Move the Money Series: Guaranteed Income [PASSED]
Grantmakers in the Arts believes that no worker – including artists – should be stuck in worries about basic economic survival. What are the models we can look to for examples to reconcile this? How are arts supporters working with policy makers to expand these models to serve more artists across cities and states? Join us on February 13 at 2pm EST/11am PST for a rich discussion about how funders can advocate and take action around safety nets and support for individual artists. We will be joined by Sara Fenske Bahat, CEO, Yerba Buena Center for the Arts; Ricardo Beaird, community development director, Springboard for the Arts; Kevin Dublin, educator, advocate, and writer; Kasey Wiedrich, financial capability manager, Office of Financial Empowerment, City of Saint Paul.
This 90-minute webinar will include breakout discussions between members on their support for artists’ safety nets as well as public policies that support artists and other workers.
We look forward to seeing you there!
Live captioning will be available in English throughout the webinar. For additional accomodation requests, please contact GIA Senior Program Manager Sherylynn Sealy, at least three (3) business days prior to the event.

☆ ☆ ☆ ☆

• **EXERCISE BRIEF**:
In the webinar announcement, start at the words "Move the Money" and end after "of Saint Paul.", then rewrite that passage with "artists" swapped for "creative workers".

☆ ☆ ☆ ☆

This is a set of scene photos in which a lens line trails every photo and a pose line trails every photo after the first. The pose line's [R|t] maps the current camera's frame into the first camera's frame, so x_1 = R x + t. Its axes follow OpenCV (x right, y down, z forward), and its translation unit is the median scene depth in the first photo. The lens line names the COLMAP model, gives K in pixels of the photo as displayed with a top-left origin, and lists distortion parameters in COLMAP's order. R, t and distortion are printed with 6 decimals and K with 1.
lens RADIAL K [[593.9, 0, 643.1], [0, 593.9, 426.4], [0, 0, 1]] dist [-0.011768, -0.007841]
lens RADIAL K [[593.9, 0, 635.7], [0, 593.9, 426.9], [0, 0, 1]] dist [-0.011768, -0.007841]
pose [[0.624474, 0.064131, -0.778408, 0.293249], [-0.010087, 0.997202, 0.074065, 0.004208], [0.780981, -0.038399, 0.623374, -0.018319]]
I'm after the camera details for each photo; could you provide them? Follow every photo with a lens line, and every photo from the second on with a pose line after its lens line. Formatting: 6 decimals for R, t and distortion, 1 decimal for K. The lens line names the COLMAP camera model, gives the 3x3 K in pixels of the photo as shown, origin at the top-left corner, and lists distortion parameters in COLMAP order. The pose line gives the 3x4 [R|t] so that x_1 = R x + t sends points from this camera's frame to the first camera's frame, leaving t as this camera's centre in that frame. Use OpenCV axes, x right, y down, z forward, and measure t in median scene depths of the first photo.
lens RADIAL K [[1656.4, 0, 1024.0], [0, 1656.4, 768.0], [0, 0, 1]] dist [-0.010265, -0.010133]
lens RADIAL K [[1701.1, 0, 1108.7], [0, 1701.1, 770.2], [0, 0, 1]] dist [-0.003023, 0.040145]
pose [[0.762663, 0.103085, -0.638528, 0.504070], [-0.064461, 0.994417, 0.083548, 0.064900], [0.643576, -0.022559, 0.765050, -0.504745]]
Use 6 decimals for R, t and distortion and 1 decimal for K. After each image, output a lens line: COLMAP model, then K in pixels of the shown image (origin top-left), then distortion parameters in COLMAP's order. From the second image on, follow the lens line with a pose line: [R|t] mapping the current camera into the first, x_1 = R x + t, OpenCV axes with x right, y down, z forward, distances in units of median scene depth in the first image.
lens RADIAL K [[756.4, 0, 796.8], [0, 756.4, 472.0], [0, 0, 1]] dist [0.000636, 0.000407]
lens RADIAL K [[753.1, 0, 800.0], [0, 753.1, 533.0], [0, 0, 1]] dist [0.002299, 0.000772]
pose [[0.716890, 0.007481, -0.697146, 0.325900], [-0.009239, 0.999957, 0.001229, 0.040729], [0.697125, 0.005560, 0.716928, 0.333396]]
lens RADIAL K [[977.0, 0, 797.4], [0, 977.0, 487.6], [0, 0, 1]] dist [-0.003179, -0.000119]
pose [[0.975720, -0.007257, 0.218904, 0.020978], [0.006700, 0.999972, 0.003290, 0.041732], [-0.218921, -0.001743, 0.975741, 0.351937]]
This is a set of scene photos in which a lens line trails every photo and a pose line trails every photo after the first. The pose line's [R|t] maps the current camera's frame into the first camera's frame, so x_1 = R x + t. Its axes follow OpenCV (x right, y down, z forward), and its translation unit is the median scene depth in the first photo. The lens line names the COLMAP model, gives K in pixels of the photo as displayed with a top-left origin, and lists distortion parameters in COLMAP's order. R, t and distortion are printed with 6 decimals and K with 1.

☆ ☆ ☆ ☆

• **RESPONSE TO THIS EXERCISE**:
Move the Money Series: Guaranteed Income [PASSED]
Grantmakers in the Arts believes that no worker – including creative workers – should be stuck in worries about basic economic survival. What are the models we can look to for examples to reconcile this? How are arts supporters working with policy makers to expand these models to serve more creative workers across cities and states? Join us on February 13 at 2pm EST/11am PST for a rich discussion about how funders can advocate and take action around safety nets and support for individual creative workers. We will be joined by Sara Fenske Bahat, CEO, Yerba Buena Center for the Arts; Ricardo Beaird, community development director, Springboard for the Arts; Kevin Dublin, educator, advocate, and writer; Kasey Wiedrich, financial capability manager, Office of Financial Empowerment, City of Saint Paul.